INPUT FOR THIS TASK START

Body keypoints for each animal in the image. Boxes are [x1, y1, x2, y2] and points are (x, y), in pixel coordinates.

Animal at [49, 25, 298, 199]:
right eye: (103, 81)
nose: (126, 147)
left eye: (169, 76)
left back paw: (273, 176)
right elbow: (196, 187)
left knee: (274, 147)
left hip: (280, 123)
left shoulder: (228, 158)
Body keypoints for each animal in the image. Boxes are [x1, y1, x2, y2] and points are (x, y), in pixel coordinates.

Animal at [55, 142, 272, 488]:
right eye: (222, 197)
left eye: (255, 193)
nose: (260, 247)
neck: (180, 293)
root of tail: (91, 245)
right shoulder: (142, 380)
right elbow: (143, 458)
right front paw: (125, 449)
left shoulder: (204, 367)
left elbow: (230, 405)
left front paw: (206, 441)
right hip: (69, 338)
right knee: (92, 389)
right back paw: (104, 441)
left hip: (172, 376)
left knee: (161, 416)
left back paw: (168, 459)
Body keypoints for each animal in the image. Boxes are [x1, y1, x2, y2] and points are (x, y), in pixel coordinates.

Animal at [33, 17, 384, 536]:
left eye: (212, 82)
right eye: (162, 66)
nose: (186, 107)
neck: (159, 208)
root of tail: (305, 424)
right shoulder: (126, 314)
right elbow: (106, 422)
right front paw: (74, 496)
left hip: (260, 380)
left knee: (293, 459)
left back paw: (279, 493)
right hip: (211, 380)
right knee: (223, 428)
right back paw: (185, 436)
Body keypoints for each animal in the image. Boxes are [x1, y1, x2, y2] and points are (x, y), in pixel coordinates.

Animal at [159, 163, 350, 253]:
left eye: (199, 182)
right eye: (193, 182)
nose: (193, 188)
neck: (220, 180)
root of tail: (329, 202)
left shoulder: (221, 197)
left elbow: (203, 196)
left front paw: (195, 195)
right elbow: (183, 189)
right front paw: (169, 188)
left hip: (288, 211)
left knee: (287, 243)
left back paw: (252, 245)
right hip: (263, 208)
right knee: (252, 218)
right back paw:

INPUT FOR THIS TASK END

> _EXERCISE OBJECTIVE_
Take the entries above and repeat them verbatim.

> _RESPONSE TO THIS EXERCISE_
Body keypoints for each animal in the image. Boxes are [x1, y1, x2, y2] and points are (x, y), in pixel coordinates.

Animal at [49, 25, 298, 199]:
right eye: (103, 81)
nose: (126, 147)
left eye: (169, 76)
left back paw: (273, 176)
right elbow: (196, 187)
left knee: (274, 147)
left hip: (280, 123)
left shoulder: (228, 158)
Body keypoints for each animal in the image. Boxes are [x1, y1, x2, y2] and points are (x, y), in pixel coordinates.

Animal at [55, 142, 272, 488]:
right eye: (222, 197)
left eye: (255, 193)
nose: (260, 247)
neck: (180, 293)
root of tail: (91, 245)
right shoulder: (142, 380)
right elbow: (143, 458)
right front paw: (125, 449)
left shoulder: (204, 367)
left elbow: (230, 405)
left front paw: (206, 441)
right hip: (69, 338)
right knee: (92, 389)
right back paw: (104, 441)
left hip: (172, 376)
left knee: (161, 416)
left back paw: (168, 459)
Body keypoints for each animal in the image. Boxes are [x1, y1, x2, y2] and points are (x, y), in pixel coordinates.

Animal at [33, 17, 384, 536]:
left eye: (212, 82)
right eye: (162, 66)
nose: (186, 107)
neck: (159, 208)
root of tail: (305, 424)
right shoulder: (126, 314)
right elbow: (106, 422)
right front paw: (74, 496)
left hip: (260, 380)
left knee: (293, 459)
left back paw: (279, 493)
right hip: (211, 380)
right knee: (223, 428)
right back paw: (185, 436)
Body keypoints for each animal in the image. Boxes are [x1, y1, x2, y2] and points are (x, y), in pixel coordinates.

Animal at [159, 163, 350, 253]:
left eye: (199, 182)
right eye: (193, 182)
nose: (193, 188)
neck: (220, 180)
root of tail: (329, 202)
left shoulder: (221, 197)
left elbow: (203, 196)
left front paw: (195, 195)
right elbow: (183, 189)
right front paw: (169, 188)
left hip: (288, 211)
left knee: (287, 243)
left back paw: (252, 245)
right hip: (263, 208)
right knee: (252, 218)
right back paw:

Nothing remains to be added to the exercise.